For many filmmakers, streaming services like Netflix and Amazon represent the next great creative frontier. Given healthy budgets and carte blanche, these outlets are responsible for providing numerous writers and directors the kind of freedom they can’t get at a studio level. Thus, it was with much excitement when it was announced earlier this year that Amazon had landed Woody Allen to write and direct a series for them. But here’s the thing: Allen is one of the writer/directors in Hollywood who gets to do whatever he wants anyway, and he admits he had to be persuaded to take the Amazon deal, but he’s not sure it was the right thing to do.
"This was a catastrophic mistake for me. I’m struggling with it," he told a Cannes press conference (via USA Today). "I never should have gotten into it. I thought it would be really easy, to do six half-hours. I thought it would be a cinch. But it’s not. It’s very, very hard."
"I kept saying I have no ideas for it, that I never watch television. I don’t know the first thing about it," Allen elaborated to Deadline about being approached by Amazon. "Well, this went on for a year and a half, and they kept making a better deal and a better deal. Finally they said look, we’ll do anything that you want, just give us six half hours. They can be black and white, they can take place in Paris, in New York and California, they can be about a family, they can be comedy, you can be in them, they can be tragic. We don’t have to know anything, just come in with six half hours. And they offered a lot of money and everybody around me was pressuring me, go ahead and do it, what do you have to lose?"
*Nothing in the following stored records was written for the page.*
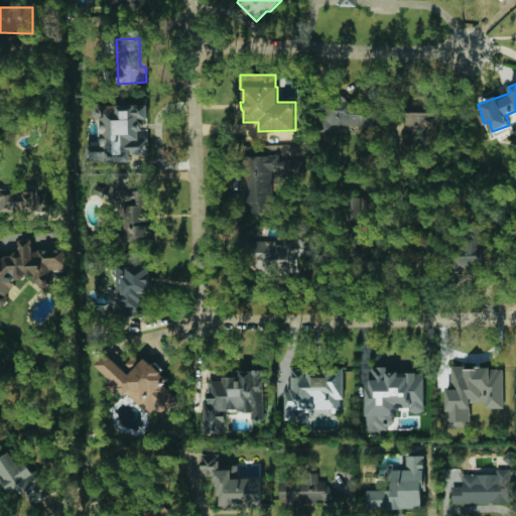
[(325,99),(321,131),(333,132),(334,125),(375,128),(377,102),(325,99)]
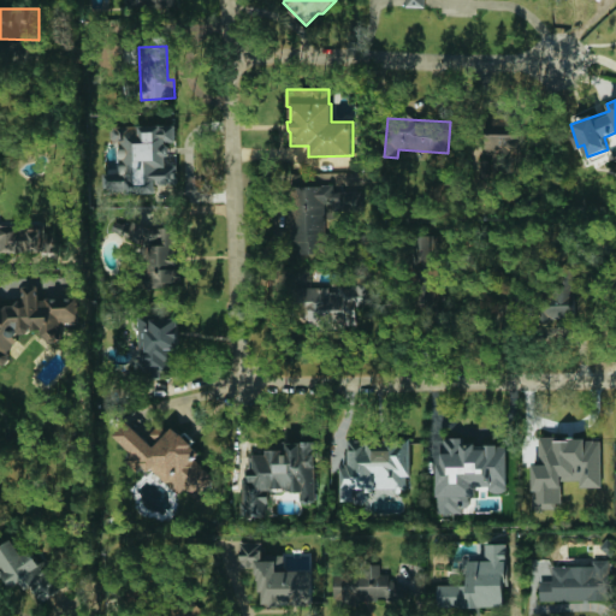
[(489,159),(479,159),(479,172),(519,173),(521,119),(490,118),(489,159)]
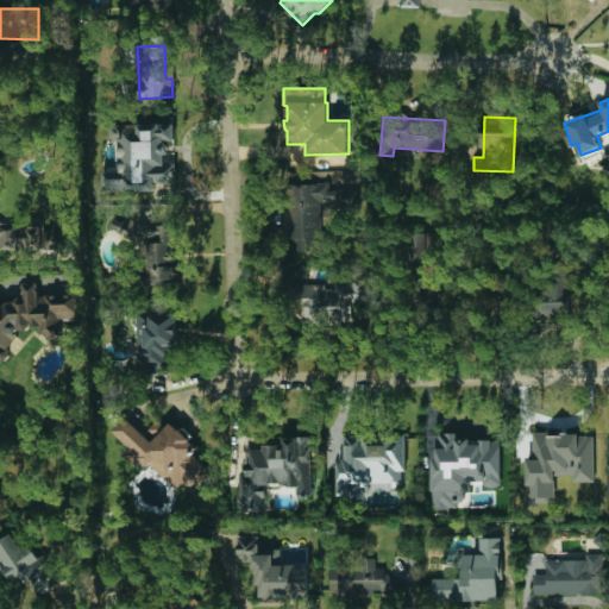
[(110,125),(111,140),(119,140),(119,169),(102,169),(102,190),(155,190),(154,182),(175,182),(175,164),(165,164),(165,144),(175,144),(174,124),(110,125)]
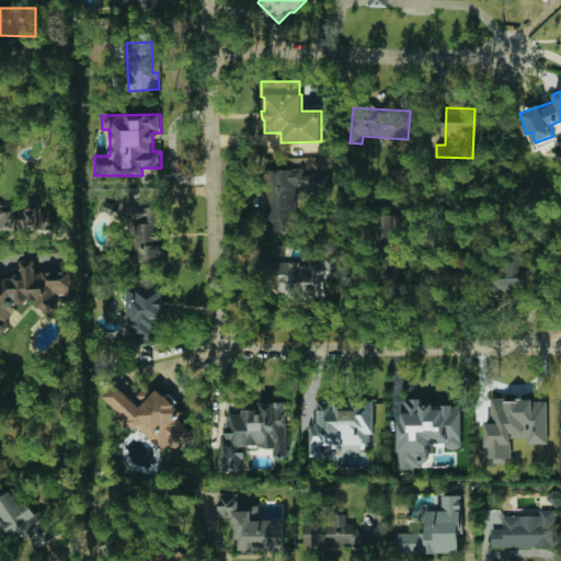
[(296,231),(296,193),(313,193),(313,190),(330,190),(330,173),(304,173),(304,169),(266,169),(266,231),(296,231)]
And while it does seem like a sweet deal, Allen seems crippled by the broad canvas he’s being given to play with. "I have regretted every second since I said OK. It’s been so hard for me," he says. "I had the cocky confidence, well, I’ll do it like I do a movie…it’ll be a movie in six parts. Turns out, it’s not. For me, it has been very, very difficult. I’ve been struggling and struggling and struggling. I only hope that when I finally do it — I have until the end of 2016 — they’re not crushed with disappointment because they’re nice people and I don’t want to disappoint them."
And it seems, Allen is still trying to figure out exactly what he’ll do. "I hope it’s just the anxiety again, but this is hard. I’m like a fish out of water. Movies I’ve been doing for decades, and even the stage stuff, I know the stage and have seen a million plays," he said. "But this…how to begin something and end it after a half an hour and then come back the next time. It’s not me."
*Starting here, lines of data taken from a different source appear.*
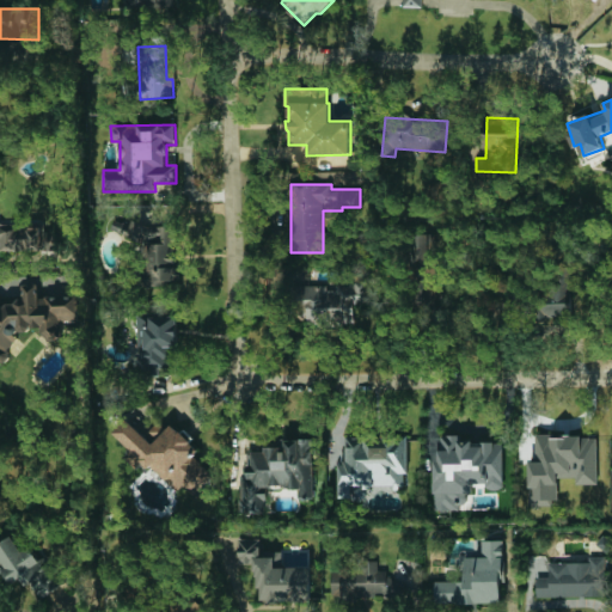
[(48,250),(47,224),(0,224),(0,245),(0,246),(0,251),(48,250)]
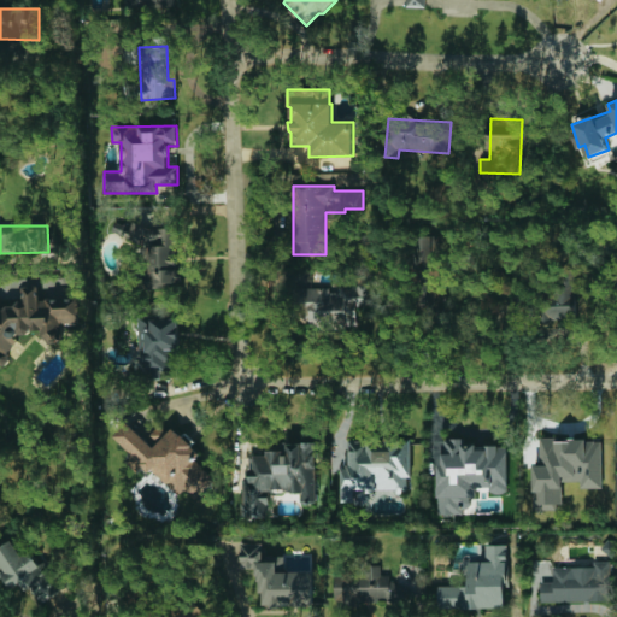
[(436,307),(439,235),(412,235),(410,307),(436,307)]
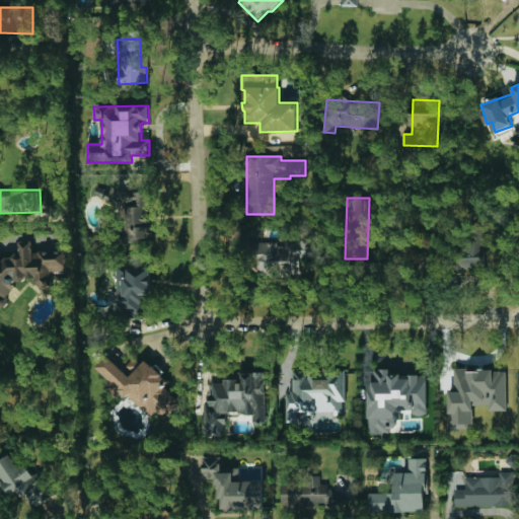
[(486,225),(466,225),(465,249),(446,248),(445,271),(485,272),(486,225)]
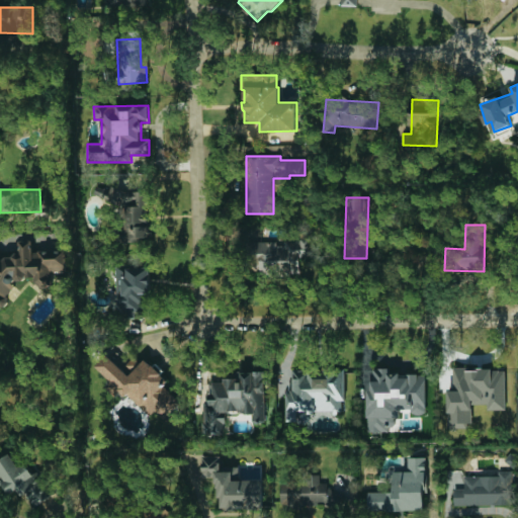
[(247,242),(248,265),(287,264),(287,261),(298,261),(298,255),(316,254),(315,236),(283,237),(283,241),(247,242)]
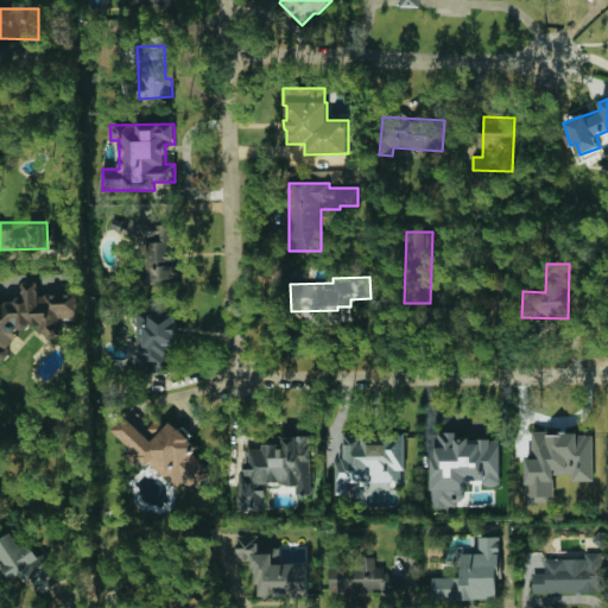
[(77,292),(38,296),(37,282),(21,283),(24,301),(0,302),(0,361),(14,360),(11,328),(43,325),(44,337),(61,336),(59,321),(80,318),(77,292)]
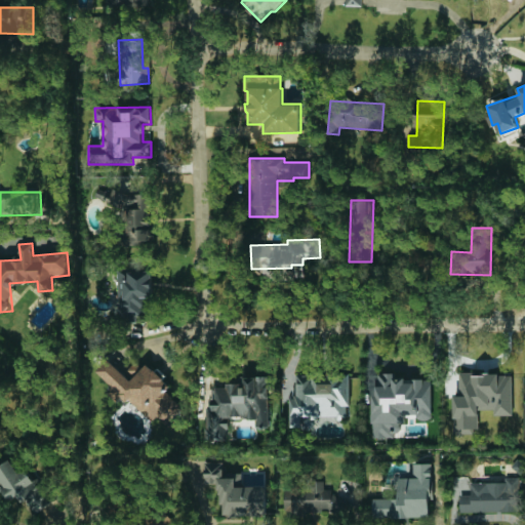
[(118,272),(119,316),(151,316),(150,271),(118,272)]
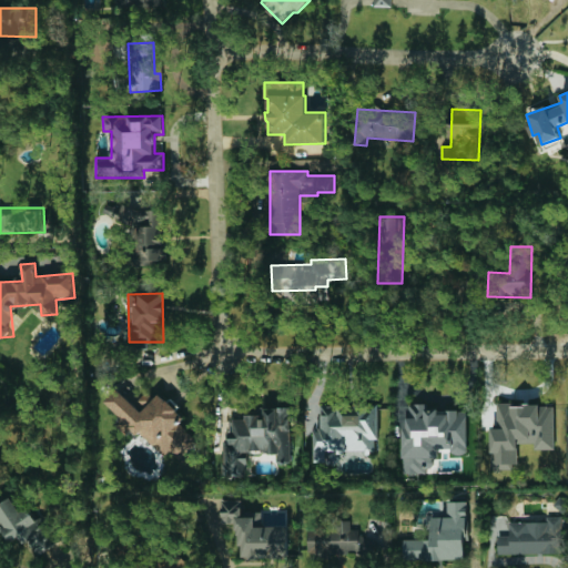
[(151,386),(134,404),(119,388),(105,402),(122,418),(115,424),(124,433),(132,426),(163,456),(170,449),(181,459),(198,442),(179,423),(183,418),(151,386)]
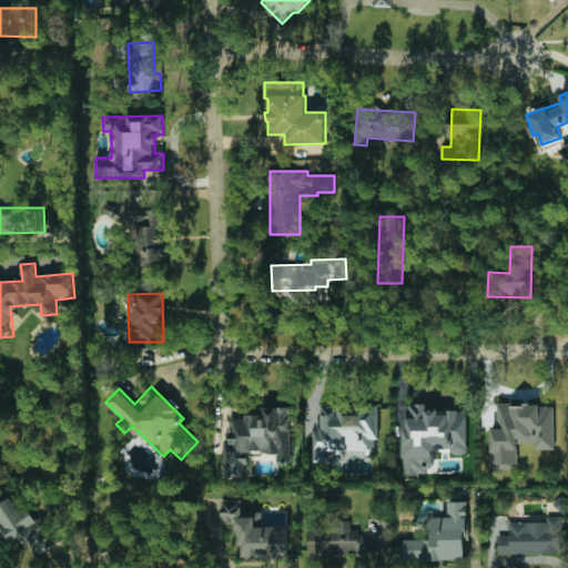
[(555,449),(554,404),(497,405),(497,428),(492,429),(492,470),(517,469),(517,444),(536,444),(536,449),(555,449)]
However, it should be said that the filmmaker is adverse to new forms of storytelling. In fact, Allen reveals that he might drop film stock for his next movie starring Jesse Eisenberg, Kristen Stewart, Bruce Willis, and Blake Lively, which shoots this summer.
Frankly, it’s kind of nice to see a filmmaker admit that digital doesn’t have to represent The End Of Cinema, that there are practical advantages and, god forbid, it can actually look good too.
I’m very curious to see how Allen overcomes his creative hurdle for Amazon, and hopeful it sparks something creatively in the filmmaker who has been coasting somewhat in recent years. His latest "Irrational Man" opens on July 17th.